As recently as yesterday, Preqin issued data showing that only 35 per cent of hedge funds charge the 2 & 20 “industry standard”, but the majority of investors say further change is needed.

In recent years, hedge funds have struggled at times in terms of returns. The unexpected surge in volatility in periods such as 2008-09 and the eurozone crisis year of 2011 hit returns, although more recent figures show that the sector is on course to make money this year. (See this article here.) Private equity funds have had their struggles also – the pace of fund-raising in Asia, for example, and the wider world, has decelerated this year. 

High-profile pension plan CalPERS in the US, for example, caused a stir in 2014 by deciding to liquidate its hedge fund exposure. On the other hand, US endowments slightly increased exposures to the sector in 2015 (source: Financial Times, 24 May); sovereign wealth funds have also pushed up some allocations. This point was also noted at a recent conference in New York, organised by the publisher of this news service.

Generally positive about alternatives
Such considerations aside, Campiche and his colleague, Maurizio Arrigo, who is head of private equity at Pictet Alternative Advisors, gave a generally upbeat view on altenative investments as a whole, stating that in a world of low, or even negative real-interest rates and yields, they offered important benefits. Pictet’s oldest hedge fund mandate has, since 1995 and through to 30 June this year, annualised returns of 7.5 per cent; private equity internal rates of return have been 19.9 per cent since 1990 (net of managers’ fees). This part of the Pictet Group, run as a discrete unit, oversees around $20.1 billion of alternative assets.
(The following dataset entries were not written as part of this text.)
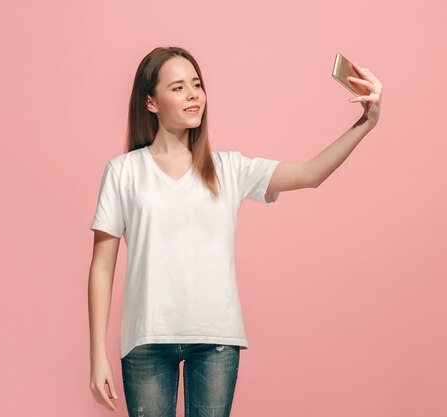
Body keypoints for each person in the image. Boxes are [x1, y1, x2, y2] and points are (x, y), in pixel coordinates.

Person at [88, 46, 382, 416]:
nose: (193, 94)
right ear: (150, 101)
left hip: (216, 340)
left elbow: (311, 174)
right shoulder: (123, 171)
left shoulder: (229, 168)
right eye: (177, 87)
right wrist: (97, 356)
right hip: (147, 339)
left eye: (196, 84)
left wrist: (366, 123)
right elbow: (101, 266)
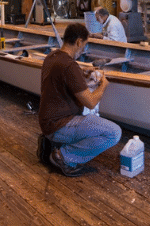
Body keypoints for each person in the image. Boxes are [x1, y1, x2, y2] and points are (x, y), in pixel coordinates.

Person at [37, 23, 121, 176]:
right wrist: (103, 85)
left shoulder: (52, 57)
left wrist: (82, 74)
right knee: (113, 133)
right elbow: (90, 102)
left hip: (47, 122)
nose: (83, 49)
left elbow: (63, 80)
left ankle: (55, 145)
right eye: (84, 45)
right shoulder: (69, 66)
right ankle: (63, 157)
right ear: (78, 42)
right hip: (59, 125)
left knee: (93, 124)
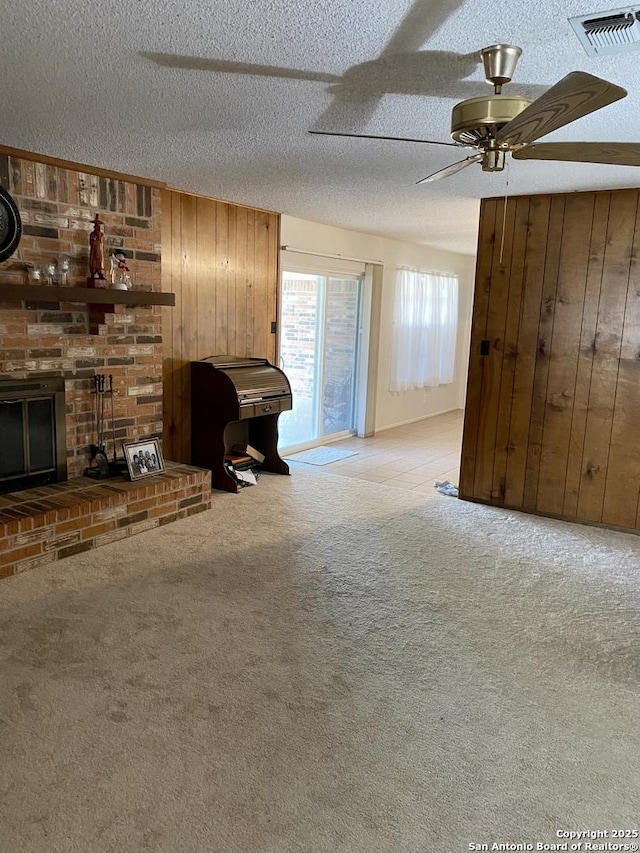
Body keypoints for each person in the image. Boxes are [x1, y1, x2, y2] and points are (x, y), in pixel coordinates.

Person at [89, 215, 105, 280]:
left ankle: (100, 272)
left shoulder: (101, 234)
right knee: (93, 261)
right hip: (94, 250)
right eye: (96, 226)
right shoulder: (92, 234)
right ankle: (93, 272)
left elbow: (102, 241)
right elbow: (91, 242)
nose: (97, 227)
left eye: (98, 226)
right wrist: (94, 241)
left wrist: (98, 238)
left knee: (99, 262)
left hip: (99, 250)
A large source of new assets into the alternatives business at Pictet is coming from high net worth individuals, Campiche said. Talking about family offices and endowment organisations, he continued: “Over the last five years alternative investment at Pictet has been definitely one way to attract new prospects.”
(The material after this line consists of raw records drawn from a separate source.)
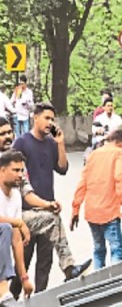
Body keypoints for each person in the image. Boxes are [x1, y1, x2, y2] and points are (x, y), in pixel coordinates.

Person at [11, 103, 89, 293]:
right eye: (46, 118)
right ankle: (10, 299)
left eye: (52, 119)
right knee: (23, 263)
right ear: (35, 118)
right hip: (27, 210)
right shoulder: (22, 143)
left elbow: (62, 168)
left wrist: (60, 143)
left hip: (47, 207)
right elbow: (15, 177)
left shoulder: (51, 143)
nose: (50, 123)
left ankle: (40, 300)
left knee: (45, 262)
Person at [71, 130, 122, 270]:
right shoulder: (119, 153)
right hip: (109, 212)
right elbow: (119, 178)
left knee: (98, 250)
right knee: (116, 250)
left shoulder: (93, 155)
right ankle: (115, 287)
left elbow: (82, 183)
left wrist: (75, 209)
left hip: (92, 212)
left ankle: (97, 287)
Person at [0, 150, 34, 302]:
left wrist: (24, 278)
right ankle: (2, 285)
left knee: (10, 229)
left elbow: (16, 240)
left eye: (22, 170)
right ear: (2, 170)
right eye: (15, 170)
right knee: (6, 227)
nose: (20, 175)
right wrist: (18, 223)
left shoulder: (15, 196)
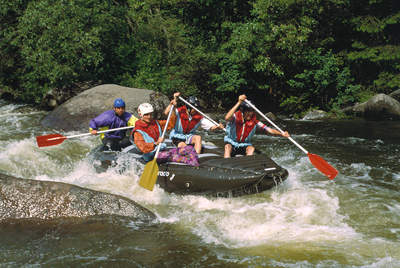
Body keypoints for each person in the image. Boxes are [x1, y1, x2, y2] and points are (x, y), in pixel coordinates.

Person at [224, 94, 290, 158]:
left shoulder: (255, 121)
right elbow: (227, 117)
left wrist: (281, 133)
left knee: (251, 149)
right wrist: (239, 102)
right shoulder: (235, 117)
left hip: (243, 145)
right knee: (227, 147)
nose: (250, 113)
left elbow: (270, 130)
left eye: (252, 111)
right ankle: (227, 162)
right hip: (232, 143)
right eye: (248, 111)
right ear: (242, 111)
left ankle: (247, 164)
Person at [131, 93, 178, 162]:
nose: (149, 117)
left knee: (187, 149)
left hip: (159, 151)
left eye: (151, 114)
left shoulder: (156, 123)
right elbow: (143, 147)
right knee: (174, 155)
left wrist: (172, 108)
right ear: (141, 115)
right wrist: (156, 143)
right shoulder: (137, 131)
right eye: (146, 115)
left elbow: (171, 123)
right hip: (150, 155)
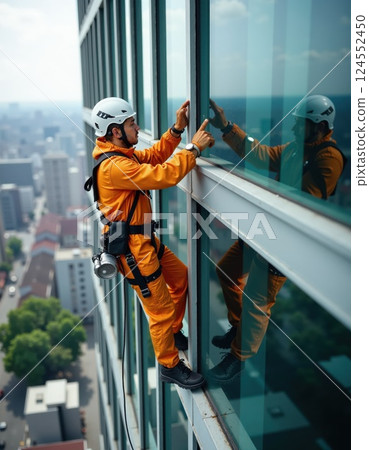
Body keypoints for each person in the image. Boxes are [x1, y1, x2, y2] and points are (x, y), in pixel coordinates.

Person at [207, 95, 346, 383]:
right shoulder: (298, 149)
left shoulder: (329, 157)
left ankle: (238, 357)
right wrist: (227, 127)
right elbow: (263, 156)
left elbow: (304, 200)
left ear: (319, 127)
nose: (293, 130)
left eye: (300, 125)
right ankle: (238, 327)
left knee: (258, 299)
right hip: (266, 229)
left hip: (286, 241)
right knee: (227, 271)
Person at [90, 97, 214, 389]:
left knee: (181, 277)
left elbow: (156, 157)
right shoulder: (113, 167)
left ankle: (172, 332)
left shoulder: (123, 156)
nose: (137, 127)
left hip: (143, 240)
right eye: (132, 123)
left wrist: (176, 130)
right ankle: (170, 366)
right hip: (134, 250)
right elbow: (165, 175)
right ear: (115, 130)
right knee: (159, 310)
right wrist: (193, 148)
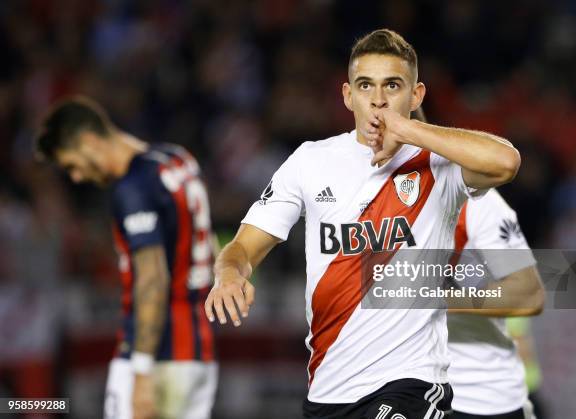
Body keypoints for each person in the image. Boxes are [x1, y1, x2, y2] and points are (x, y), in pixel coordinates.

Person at [205, 28, 521, 419]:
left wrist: (408, 131)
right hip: (329, 389)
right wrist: (230, 274)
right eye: (365, 85)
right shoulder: (310, 161)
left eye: (392, 85)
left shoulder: (438, 164)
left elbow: (506, 162)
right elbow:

With certain clients such as family offices, allocations to alternatives can be from 20 per cent of total AuM to more than 50 per cent, he said. Campiche said that in general, Europe-based investors have been more “timid” in their approach to alternative assets than is the case with North American counterparts because of a desire to hold liquid assets. “The liquidity hurdle remains a hurdle and allocation is lower than the `Anglo-Saxons’ general and for Asian families,” he said. He said possible reason for greater caution in Europe is that there isn’t the same structure of multi-general private inheritance of wealth as is the case in North America and UK. 

CTAs are hot
Commodity trading advisors – typically defined as hedge funds using futures to achieve returns – have been popular, Campiche said. Their relatively high liquidity and ability to reduce overall volatility and drawdowns in a portfolio has been an attraction, he said. 

On average, about 16 per cent of clients’ assets are allocated to hedge funds, a share that hasn’t changed a great deal in recent years, he said. There are regulatory limits on how much of a portfolio can be placed into hedge funds; clients must give consent to a higher position if this happens, he said.

Asked about so-called “liquid alternatives”, such as UCITS vehicles holding hedge fund-type strategies, he said there is demand from certain types of clients; Japanese investors are particularly keen on the high-liquidity option.

“We implement most of our hedge funds strategies with offshore underlying investments,” he said.

Much more than leverage
Arrigo, discussing the private equity component of the Pictet business, rejected the charge that is sometimes made that private equity is normally just conventional equity investing + leverage. While debt/EBITDA multiples are currently at 5.5 times (2016 year-to-date), and up from 4.7 in 2010, but down from 6.2 times in the pre-crisis year of 2007, this doesn’t necessarily show that debt levels are stretched. Debt is currently relatively cheap, putting less pressure on companies’ cashflows. There has, he said, been a falling off in private equity fund-raising and value of exits so far this year, coming after strong fund-raising and exit figures for 2015.